Hyperemesis gravidarum (HG) affects roughly one in ten pregnant individuals, often leading to severe dehydration, weight loss, and hospitalization. Despite its prevalence, the condition has no FDA‑approved therapies, leaving clinicians to manage symptoms with supportive care alone. The new multi‑ancestry genome‑wide association study, the largest of its kind, provides a breakthrough by isolating GDF15 as the most significant genetic contributor, shifting the focus from hormonal theories to a molecular pathway that can be targeted pharmacologically.

GDF15, a hormone released by the placenta and stressed cells, signals through the brainstem to suppress appetite and induce nausea. Its elevated levels in early pregnancy have long been observed, but this study confirms that specific GDF15 mutations can increase HG risk tenfold. Moreover, the identification of TCF7L2—a gene central to glucose regulation and the target of GLP‑1 agonists like Ozempic—creates a mechanistic bridge between HG and metabolic disorders such as type 2 diabetes. This convergence suggests that drugs modulating the GDF15‑GLP‑1 axis could address both nausea in pregnancy and broader metabolic health.
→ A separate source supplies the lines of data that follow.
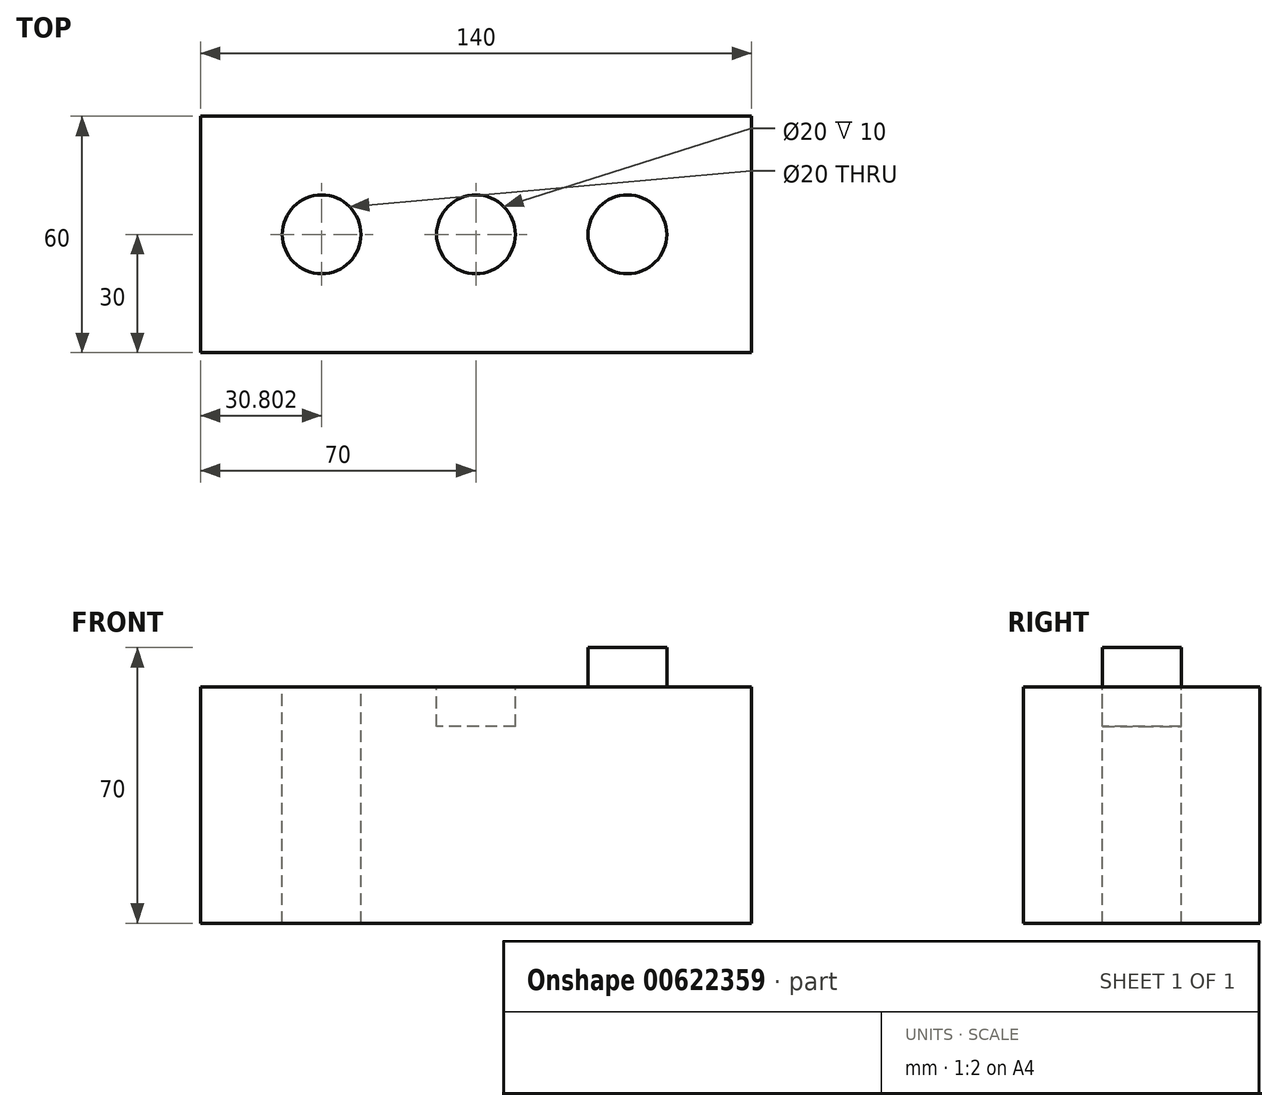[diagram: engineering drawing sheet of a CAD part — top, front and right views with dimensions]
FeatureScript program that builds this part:
annotation { "Feature Type Name" : "Feature", "Feature Type Description" : "" }
export const myFeature = defineFeature(function(context is Context, id is Id, definition is map)
    precondition{}
    {
        {
            var Q0;
            Q0=qCreatedBy(makeId("Top.planeOp"),FACE);
            var sketch = newSketch(context, id + "F0", { "sketchPlane" : qUnion([Q0])});
            skLineSegment(sketch, "E0.bottom", {"start": v(-70, -30) * mm, "end": v(70, -30) * mm});
            skLineSegment(sketch, "E0.top", {"start": v(-70, 30) * mm, "end": v(70, 30) * mm});
            skLineSegment(sketch, "E0.left", {"start": v(-70, -30) * mm, "end": v(-70, 30) * mm});
            skLineSegment(sketch, "E0.right", {"start": v(70, -30) * mm, "end": v(70, 30) * mm});
            skPoint(sketch, "E0.middle", {"position": v(0, 0) * mm});
            skSolve(sketch);
        }
        {
            var Q0;
            Q0 = qSketchRegion(id + "F0", true);
            extrude(context, id + "F1", {"entities" : qUnion([Q0]), "depth" : 60 * mm, "offsetDistance" : 25 * mm});
        }
        {
            var Q0;
            Q0=makeQuery(id+"F1.opExtrude","CAP_FACE",FACE,{"disambiguationData":[OSD([sQuery(id+"F0.wireOp",EDGE,"E0.bottom"),sQuery(id+"F0.wireOp",EDGE,"E0.top"),sQuery(id+"F0.wireOp",EDGE,"E0.left"),sQuery(id+"F0.wireOp",EDGE,"E0.right")])],"isStart":false});
            var sketch = newSketch(context, id + "F2", { "sketchPlane" : qUnion([Q0])});
            skCircle(sketch, "E1", {"center": v(0, 0) * mm, "radius": 10 * mm});
            skSolve(sketch);
        }
        {
            var Q0;
            Q0 = qSketchRegion(id + "F2", true);
            extrude(context, id + "F3", {"entities" : qUnion([Q0]), "operationType" : NewBodyOperationType.REMOVE, "oppositeDirection" : true, "depth" : 10 * mm, "offsetDistance" : 25 * mm});
        }
        {
            var Q0;
            Q0=makeQuery(id+"F1.opExtrude","CAP_FACE",FACE,{"disambiguationData":[OSD([sQuery(id+"F0.wireOp",EDGE,"E0.bottom"),sQuery(id+"F0.wireOp",EDGE,"E0.top"),sQuery(id+"F0.wireOp",EDGE,"E0.left"),sQuery(id+"F0.wireOp",EDGE,"E0.right")])],"isStart":false});
            var sketch = newSketch(context, id + "F4", { "sketchPlane" : qUnion([Q0])});
            skLineSegment(sketch, "E2", {"start": v(-10, 0) * mm, "end": v(-30, 0) * mm});
            skSolve(sketch);
        }
        {
            var Q0;
            Q0=makeQuery(id+"F4.imprint","IMPRINT",FACE,{"disambiguationData":[TD([[makeQuery(id+"F4.imprint","IMPRINT",EDGE,{"derivedFrom":makeQuery(id+"F1.opExtrude","CAP_EDGE",EDGE,{"disambiguationData":[OSD([sQuery(id+"F0.wireOp",EDGE,"E0.bottom")])],"isStart":false})}),1.0]])]});
            var sketch = newSketch(context, id + "F5", { "sketchPlane" : qUnion([Q0])});
            skCircle(sketch, "E3", {"center": v(-39.2, 0) * mm, "radius": 10 * mm});
            skSolve(sketch);
        }
        {
            var Q0;
            Q0 = qSketchRegion(id + "F5", true);
            extrude(context, id + "F6", {"entities" : qUnion([Q0]), "operationType" : NewBodyOperationType.REMOVE, "oppositeDirection" : true, "depth" : 77.4 * mm, "offsetDistance" : 25 * mm});
        }
        {
            var Q0;
            Q0=makeQuery(id+"F4.imprint","IMPRINT",FACE,{"disambiguationData":[TD([[makeQuery(id+"F4.imprint","IMPRINT",EDGE,{"derivedFrom":makeQuery(id+"F1.opExtrude","CAP_EDGE",EDGE,{"disambiguationData":[OSD([sQuery(id+"F0.wireOp",EDGE,"E0.bottom")])],"isStart":false})}),1.0]])]});
            var sketch = newSketch(context, id + "F7", { "sketchPlane" : qUnion([Q0])});
            skCircle(sketch, "E4", {"center": v(38.49, 0) * mm, "radius": 10 * mm});
            skSolve(sketch);
        }
        {
            var Q0;
            Q0 = qSketchRegion(id + "F7", true);
            extrude(context, id + "F8", {"entities" : qUnion([Q0]), "operationType" : NewBodyOperationType.ADD, "depth" : 10 * mm, "offsetDistance" : 25 * mm});
        }
    });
The clinical implications are immediate. A planned metformin trial aims to pre‑emptively blunt GDF15 signaling in women with prior HG, leveraging metformin’s known ability to raise circulating GDF15. Success could usher in the first disease‑modifying therapy for HG and stimulate pharmaceutical investment in GDF15 antagonists. Beyond treatment, the genetic markers identified may enable early risk stratification, allowing obstetricians to personalize monitoring and counseling. As the research expands to more diverse populations, the findings promise to reshape prenatal care, reduce costly hospital stays, and improve outcomes for millions of families worldwide.